MCS, Henry Cotton’s et Marina Yachting intéressent de potentiels repreneurs

MCS, Henry Cotton’s et Marina Yachting pourraient faire l’objet d’une relance. Plombées par des dettes pour près de 60 millions d’euros, les trois marques de prêt-à-porter italiennes, qui étaient détenues depuis 2013 par la société d’investissement basée à Londres Emerisque Brands de l’entrepreneur indien Ajay Khaitan, ont été déclarées en faillite en octobre 2017. Un groupe d’ex-managers est aujourd’hui prêt à les relancer grâce au soutien d’investisseurs.


L'ancien siège d'Henry Cotton’s et de Marina Yachting - DR

Lors de la déclaration de faillite, le tribunal de Venise a lancé la procédure de liquidation en optant pour un exercice provisoire des activités. Deux curateurs ont été nommés, l’un pour le label MCS (ex-Marlboro Classics), l’autre pour le groupe Industries Sportswear Company (ISC), propriétaire de Marina Yachting, Henry Cotton's et Coast Weber & Ahaus (cette dernière marque a été suspendue il y a trois ans). Si la production est à l'arrêt, les marques ont pu néanmoins continuer d'être commercialisées grâce à un stock de marchandises, via 21 boutiques en propre, situées principalement en Italie, ainsi que quelques points de vente en franchise.

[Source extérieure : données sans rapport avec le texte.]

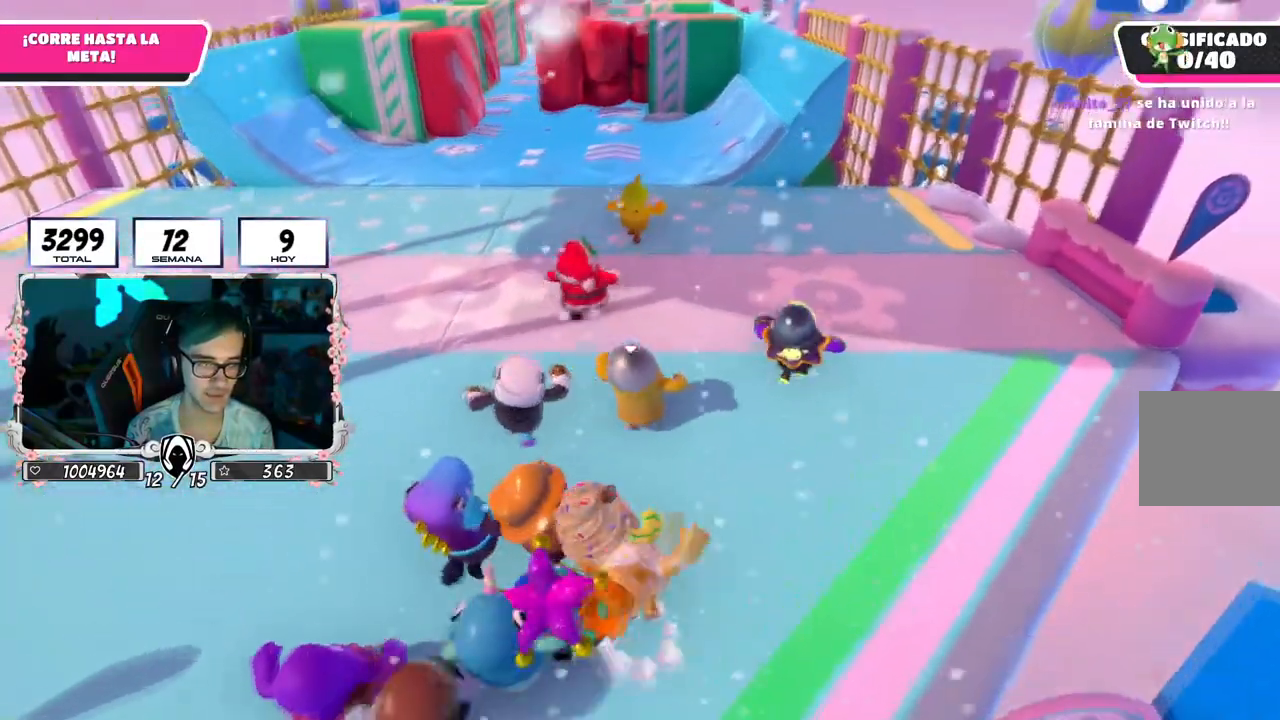
{"buttons": [], "left_stick": "up", "right_stick": "up", "events": [[200, "right_stick", "up-right"], [334, "right_stick", "up"]]}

Entre-temps, cinq managers qui occupaient des postes à responsabilité chez MCS et ISC dans le design, le commerce, la production, l'organisation et les finances, ont déposé un plan de relance auprès du tribunal, se déclarant disponibles à la reprise, grâce au soutien d’investisseurs financiers et industriels. « Nous avons mis au point un plan très articulé, qui a convaincu ces investisseurs. L’entreprise a été pénalisée en raison de problèmes financiers, mais elle a un grand potentiel qui n’a jamais été développé à fond », nous explique Alessandro Crosato, ex-directeur du design de MCS et promoteur du projet.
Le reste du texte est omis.